Objective  To quantify dose variations in target area and organs at risk during fractionation therapy of patients with nasopharyngeal carcinoma undergoing intensity-modulated radiation therapy (IMRT).

Methods  A retrospective analysis was conducted on the clinical data of 27 patients with nasopharyngeal carcinoma who completed volumetric modulated arc therapy (VMAT) plans in the Department of Oncology of the First Affiliated Hospital of Chongqing Medical University from February to April 2022. The group consisted of 18 males and 9 females, with an average age of (57.8±9.0) years, ranging from 40 to 72 years old. For all patients, the gross tumor volume of the primary lesion (GTV_nx), the clinical target volume of the area invaded by the primary lesion (CTV1), the planning target volume of the nasopharyngeal carcinoma primary lesion area generated by expanding 3 mm outward in all directions from CTV1 (PTV1), and the organs at risk such as the brainstem, spinal cord, left parotid gland, and right parotid gland were delineated. The three dimensional dose verification system Delta4 was used to perform 33 dose verifications based on the initial plans of the patients and to collect data from each dose verification. Compare the differences in measured dose and percentage dose differences (%DD) between the completed 33 dose verifications and the first dose verification. Intergroup comparisons of quantitative data were conducted using paired t-tests or Wilcoxon tests.

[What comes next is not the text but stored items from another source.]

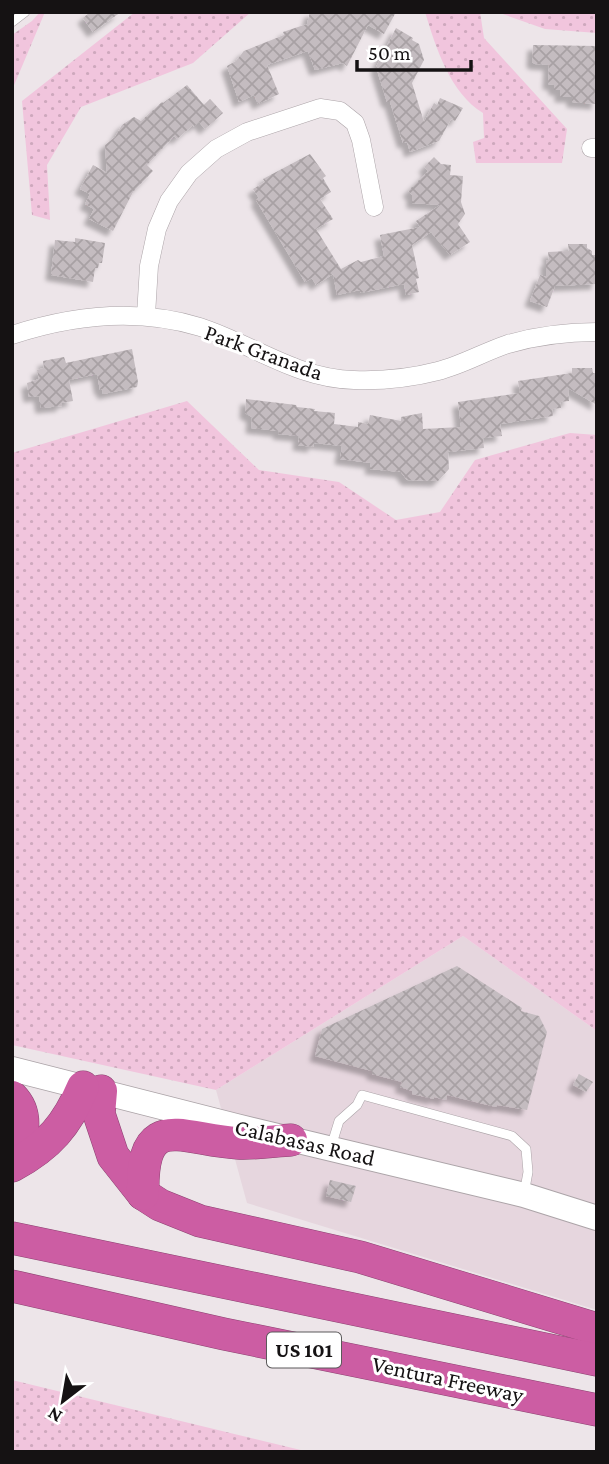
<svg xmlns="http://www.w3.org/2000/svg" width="609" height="1464" viewBox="0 0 609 1464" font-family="'Crimson Pro',serif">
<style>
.built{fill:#e6d6de}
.grass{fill:url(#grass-dots)}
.building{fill:url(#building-cross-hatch);filter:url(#shadow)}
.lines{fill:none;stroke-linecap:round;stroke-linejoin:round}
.service-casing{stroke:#aca4a8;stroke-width:10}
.minor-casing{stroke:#aca4a8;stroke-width:19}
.secondary-casing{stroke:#aca4a8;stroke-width:26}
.motorway-casing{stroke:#8c4371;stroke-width:33}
.service{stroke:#fff;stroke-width:9}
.minor{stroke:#fff;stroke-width:18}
.secondary{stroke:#fff;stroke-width:24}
.motorway{stroke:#cc5da3;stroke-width:32}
.labels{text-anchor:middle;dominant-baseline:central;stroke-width:6;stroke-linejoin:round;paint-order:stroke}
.shield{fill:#fff;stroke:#5b595a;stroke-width:2}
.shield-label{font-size:21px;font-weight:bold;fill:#151213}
.street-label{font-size:23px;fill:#151213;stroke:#fff}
</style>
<defs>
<pattern id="grass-dots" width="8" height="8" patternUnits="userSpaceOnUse" patternTransform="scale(1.75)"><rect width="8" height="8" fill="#f1c5dd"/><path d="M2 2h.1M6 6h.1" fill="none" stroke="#cea8bd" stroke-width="1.8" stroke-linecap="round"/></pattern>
<pattern id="building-cross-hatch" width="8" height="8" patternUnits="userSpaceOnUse" patternTransform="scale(1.75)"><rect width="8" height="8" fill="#c4bcc0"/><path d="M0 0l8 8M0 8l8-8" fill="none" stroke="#a8a1a4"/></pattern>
<filter id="shadow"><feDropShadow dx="-5.5" dy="5.5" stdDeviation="2" flood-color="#0004"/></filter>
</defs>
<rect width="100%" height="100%" fill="#ede5e9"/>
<polygon class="built" points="463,936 597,1031 597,1310 247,1203 216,1090"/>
<g class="grass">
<polygon points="40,12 45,12 12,90 12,35 32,21"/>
<polygon points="135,12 251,12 193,63 81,107 47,165 50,220 32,215 22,101"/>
<path d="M 425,12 L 480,12 L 484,38 L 567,129 L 562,163 L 476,163 L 473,142 L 484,138 L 483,113 C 450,93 436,48 425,12 Z"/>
<polygon points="497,12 597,12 597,33 545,29"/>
<polygon points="187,401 259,470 339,482 396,520 440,512 475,460 570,433 597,435 597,1031 463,936 216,1090 12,1045 12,453"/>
<polygon points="12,1380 309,1452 12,1452"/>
</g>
<g class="building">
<polygon points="90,12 121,12 93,32 83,18"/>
<polygon points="310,12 396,12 384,34 368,25 347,66 343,63 315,70 308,51 267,65 279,94 258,104 254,95 239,102 227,66 236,61 244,51 284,35 283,32 307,24"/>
<polygon points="396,28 413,38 412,40 419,44 424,60 412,83 424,122 434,103 437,105 440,98 463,108 455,121 451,119 439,141 410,152 407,142 403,143 390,102 387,102 376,67"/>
<polygon points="533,45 597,46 597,104 572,102 572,97 560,97 560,90 554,90 554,85 548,84 549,65 535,64 532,62"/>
<polygon points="187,85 204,105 210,99 223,113 205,129 199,122 194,127 193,125 177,139 174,136 147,165 153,171 133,192 113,231 89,219 94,209 85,204 90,194 80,189 93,165 107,173 105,145 115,137 122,125 134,117 141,121 162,102 163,103"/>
<polygon points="310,154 326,176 323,178 331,192 320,199 333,219 316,229 341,269 358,260 361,262 384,256 380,235 420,227 416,221 440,205 412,203 412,195 408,191 428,171 424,167 434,157 441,164 451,165 450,175 463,176 461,202 465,214 458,224 470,242 450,255 431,232 412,245 419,278 416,279 419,292 406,295 404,284 360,293 360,290 337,295 333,274 316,285 312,278 305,282 256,200 259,198 253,189 265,182 263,179"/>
<polygon points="75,238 105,243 102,263 99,263 98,268 95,268 93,282 51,275 55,240 75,242"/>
<polygon points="568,244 587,244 587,248 592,251 592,255 597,255 597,284 555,286 547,307 530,301 540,275 546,277 546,261 549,260 548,252 569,251"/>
<polygon points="132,349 138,382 137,387 103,394 102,389 100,390 97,374 69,380 73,401 62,403 62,406 41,408 39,396 29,397 27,383 39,379 37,370 44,368 43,361 64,357 66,363"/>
<polygon points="572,368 592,368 593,373 597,373 597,405 568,388 569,401 560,402 561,408 552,409 553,416 500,424 502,436 483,438 484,448 448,452 449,469 438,481 407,480 401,472 370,469 371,463 340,459 342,446 314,443 313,447 298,445 299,436 278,434 279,431 251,428 252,417 245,413 246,399 296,405 297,407 315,409 314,411 335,413 334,424 358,427 358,422 368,424 370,415 401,421 401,417 422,413 423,429 461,427 458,402 520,393 518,381 572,373"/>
<polygon points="457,966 522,1008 521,1011 539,1016 547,1032 527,1110 497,1105 496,1107 447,1095 446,1100 434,1097 434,1099 412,1094 412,1091 400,1087 402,1082 372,1074 372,1071 315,1056 322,1029"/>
<polygon points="579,1074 593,1082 586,1092 573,1085"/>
<polygon points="330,1180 356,1186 351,1202 326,1196"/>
</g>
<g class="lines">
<defs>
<g id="service">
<polyline points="12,22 25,12"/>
<polyline points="331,1147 339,1121 357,1105 362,1095 512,1136 526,1149 528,1172 524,1194"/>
</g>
<g id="minor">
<polyline points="591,148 597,148"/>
<polyline points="146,315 149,266 157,229 169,201 189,173 216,149 247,132 320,108 340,111 355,123 361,140 374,207"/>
<path d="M 12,335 C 73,315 138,308 200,327 C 252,344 297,379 354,380 C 382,381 411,378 438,371 C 462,365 484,352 508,344 C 536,336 568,332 597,332"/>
</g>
<polyline id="secondary" points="12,1069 236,1126 524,1195 597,1218"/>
<g id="motorway">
<polyline points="101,1091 99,1114 113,1156 143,1194 160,1205 200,1221 360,1257 597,1329"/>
<path d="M 12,1097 C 31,1116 21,1141 12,1163"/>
<path d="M 12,1166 C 49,1146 67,1125 83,1087"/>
<path d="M 143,1194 C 141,1108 182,1140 237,1143 C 255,1144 274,1141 291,1140"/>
<polyline points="12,1238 597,1360"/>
<polyline points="12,1286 224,1334 597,1410"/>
</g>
</defs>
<use href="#service" class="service-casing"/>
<use href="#minor" class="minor-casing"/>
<use href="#secondary" class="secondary-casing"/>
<use href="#motorway" class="motorway-casing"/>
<use href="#service" class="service"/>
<use href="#minor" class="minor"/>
<use href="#secondary" class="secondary"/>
<use href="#motorway" class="motorway"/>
</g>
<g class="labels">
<rect class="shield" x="267" y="1332.5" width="74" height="35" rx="5"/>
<g class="shield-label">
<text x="304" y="1350">US 101</text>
</g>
<g class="street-label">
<text transform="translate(264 352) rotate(20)">Park Granada</text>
<text transform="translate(305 1142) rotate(13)">Calabasas Road</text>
<text transform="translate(448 1379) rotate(12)">Ventura Freeway</text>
</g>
</g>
<rect width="609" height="1464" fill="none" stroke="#151213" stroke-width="28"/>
<g transform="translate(63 1401) rotate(211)" stroke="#ffffff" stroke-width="5" paint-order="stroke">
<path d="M0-5L12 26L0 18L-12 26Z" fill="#151213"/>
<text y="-10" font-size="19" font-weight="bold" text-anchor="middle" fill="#151213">N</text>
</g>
<path d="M357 60v10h114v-10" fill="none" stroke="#151213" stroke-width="3.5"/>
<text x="368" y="60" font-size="21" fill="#151213" stroke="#ffffff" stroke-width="5" paint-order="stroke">50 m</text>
</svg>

Results  After completing 33 dose verifications, the mean dose (D_mean) of GTV_nx (2.159(4.357) Gy vs. 2.173(4.375) Gy), the 95% target volume dose (D_95%), the 5% target volume dose (D_5%), the D_mean of CTV1 ((50.859±1.753) Gy vs. (51.305±1.756) Gy, 64.261(2.979) Gy vs. 64.395(2.984) Gy, 0.135(0.064) Gy vs. 0.136(0.065) Gy), the D_95%, D_5% and D_mean of PTV1 ((49.364±1.440) Gy vs. (49.827±1.459) Gy, 64.105(3.201) Gy vs. 64.149(3.273) Gy, 0.089(0.032) Gy vs. 0.090(0.033) Gy), and the D_mean of the left parotid gland and right parotid gland (1.185(0.612) Gy vs. 1.188(0.686) Gy, 1.227(0.640) Gy vs. 1.252(0.619) Gy) showed a decrease in measured doses compared with the first dose verification, with all differences being statistically significant (Z=−4.397, t=−6.060, Z=−3.339, Z=−4.541, t=−6.870, Z=−3.363, Z=−4.541, Z=−2.667, Z=−3.460; all P<0.05). The dose received by the 1 cm³ target volume (D_1cc) of the brainstem ((40.770±3.670) Gy vs. (40.228±3.555) Gy) increased compared with the first dose verification, with a statistically significant difference (t=5.903, P <0.001). After completing 33 dose verification, the 2% target volume dose (D_2%) of GTV_nx (0.090(1.993)% vs. 0.209(1.696)%), the D_95%, D_5% and D_mean of CTV1 ((0.153±1.575)% vs. (0.905±1.626)%, −0.203(1.737)% vs. 0.050(1.572)%, (0.145±0.903)% vs. (0.475±0.956)%), the D_95%, D_5% and D_mean of PTV1 ((−1.017±1.237)% vs. (−0.213±1.303)%, −0.452(1.583)% vs. 0.044(1.430)%, −0.003(1.130)% vs. 0.385(0.960)%), and the D_mean of the left and right parotid glands (9.778(5.093)% vs. 10.018(5.795)%, 4.101(4.975)% vs. 7.050(5.177)%) decreased in %DD compared with the first dose verification, with all differences were statistically significant (Z=−3.195, t=−7.594, Z=−2.763, t=−3.254, t=−8.709, Z=−2.667, Z=−3.099, Z=−2.258, Z=−3.243; all P <0.05). The %DD of D_1cc of the brainstem and the spinal cord ((3.895±3.135)% vs. (2.346±2.574)%, 2.935(2.929)% vs. 2.032(2.897)%) increased compared with the first dose verification, and both differences were statistically significant (t=7.469, Z=−4.469, both P <0.001). After completing 12 dose verifications, the %DD of D_1cc of the brainstem ((3.005±2.841)% vs. (2.346±2.574)%) increased compared with the first dose verification and the difference was statistically significant (t=4.398, P <0.001) and %DD>3%.

Conclusions  During fractionation therapy of nasopharyngeal carcinoma with IMRT, significant changes occur in the doses to the target area and organs at risk. Only the dose variation in the brainstem exceeds the clinically acceptable range. This finding suggests that attention should be paid to the dose variations in the brainstem during the implementation of radiotherapy for nasopharyngeal carcinoma to maximize the therapeutic benefit.